Second, SPI argued that the Acas Code did not apply, or at least not to all of Zabelin’s complaints, because he had not put them in writing. In its view, there had consequently been no grievance for the Code to apply to and therefore there should have been no 20% uplift.
Morally, the first point might be thought to have some merit. After all, Zabelin was legally trained, had negotiated his employment contract from a position of some bargaining strength and was assisted by professional legal advisors. The maximum sum he had agreed to was substantially greater than an ordinary wrongful and/or unfair dismissal claim would have brought him. This was not a case, heard the EAT, where a bus driver was given no option but to accept a clause limiting his entitlements on termination to a sum below that maximum, which Counsel for SPI fully accepted would not be binding.
The EAT considered that contractual clause to be a fairly overt attempt to require Zabelin to contract out of his statutory rights, I.e. the right to have one’s compensation assessed in line with the ordinary principles of section 123(1), and that it was therefore void under section 203 Employment Rights Act 1996 (the same section that makes ordinary termination agreements void unless they are recorded through Acas or a formal settlement agreement). Whether the contractual clause was a direct restriction or merely something for the ET to consider, SPI’s argument that it should had led Zabelin to receive a maximum £270,000 net was a faller at the section 203 fence. Therefore the moral position didn’t matter – no ordinary contract clause could pre-limit an employee’s statutory entitlement to appropriate compensation from the ET, whether bus driver or senior executive.
As to the grievance point, the EAT did confirm that the Acas Code would only apply if the grievance were put in writing. Here at least some of it had been and the EAT was not perturbed that this had then been fleshed out only orally – that was common in workplace grievances, where it would be unrealistic to expect the employee to produce a comprehensive written statement of his concerns first time out. The 20% bump therefore stood.

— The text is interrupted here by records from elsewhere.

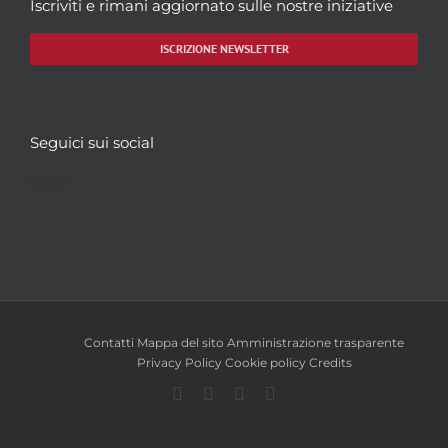
Iscriviti e rimani aggiornato sulle nostre iniziative
ISCRIZIONE NEWSLETTER
Seguici sui social
Facebook
Twitter
YouTube
Instagram
Contatti
Mappa del sito
Amministrazione trasparente
Privacy Policy
Cookie policy
Credits
Facebook
Twitter
YouTube
Instagram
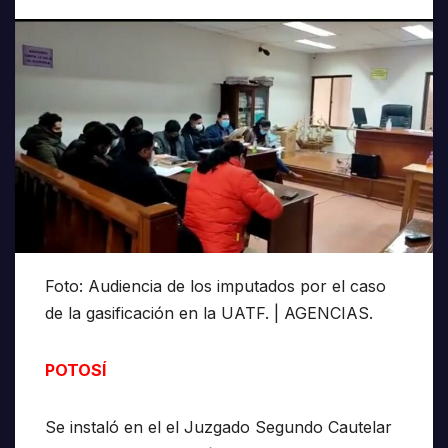
Foto: Audiencia de los imputados por el caso
de la gasificación en la UATF. | AGENCIAS.
POTOSÍ
Se instaló en el el Juzgado Segundo Cautelar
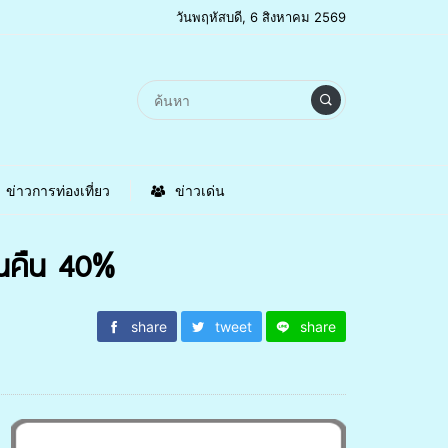
วันพฤหัสบดี, 6 สิงหาคม 2569
ข่าวการท่องเที่ยว
ข่าวเด่น
งินคืน 40%
share
tweet
share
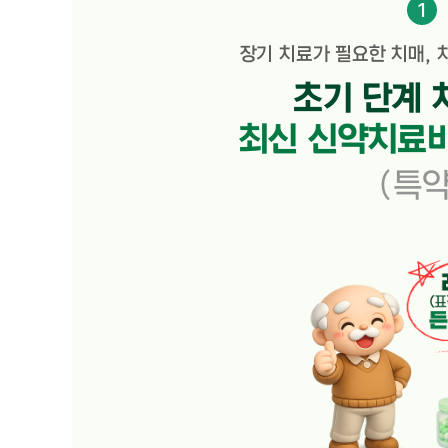
1
장기 치료가 필요한 치매,
초기 단계 
최신 신약치료비
(특약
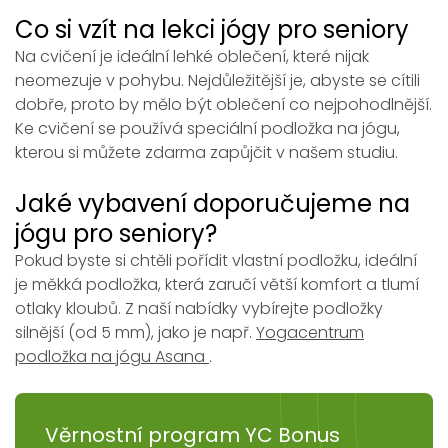
Co si vzít na lekci jógy pro seniory
Na cvičení je ideální lehké oblečení, které nijak
neomezuje v pohybu. Nejdůležitější je, abyste se cítili
dobře, proto by mělo být oblečení co nejpohodlnější.
Ke cvičení se používá speciální podložka na jógu,
kterou si můžete zdarma zapůjčit v našem studiu.
Jaké vybavení doporučujeme na
jógu pro seniory?
Pokud byste si chtěli pořídit vlastní podložku, ideální
je měkká podložka, která zaručí větší komfort a tlumí
otlaky kloubů. Z naší nabídky vybírejte podložky
silnější (od 5 mm), jako je např.
Yogacentrum
podložka na jógu Asana
.
Věrnostní program YC Bonus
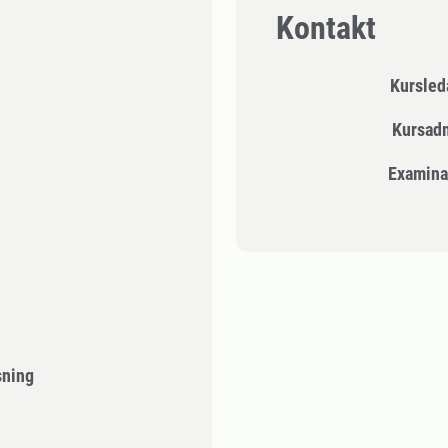
Kontakt
Kursle
Kursad
Examina
sning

However, to be clear, this is absolutely not licence to employers to ignore complaints which are made orally, especially if they concern allegations of legal wrongdoing or harassment. Or indeed anything else, really – you might not be at risk of an Acas uplift if you don’t deal promptly with an oral grievance, but that won’t protect you from allegations of constructive dismissal, discrimination, or just being a really dire manager if you blank it for that reason. By all means ask that it be put in writing or whether the employee is actually asking you to do anything about it, but don’t ignore it. Keep in mind also that none of this means a protected disclosure for whistleblowing purposes also has to be in writing to be valid — it does not.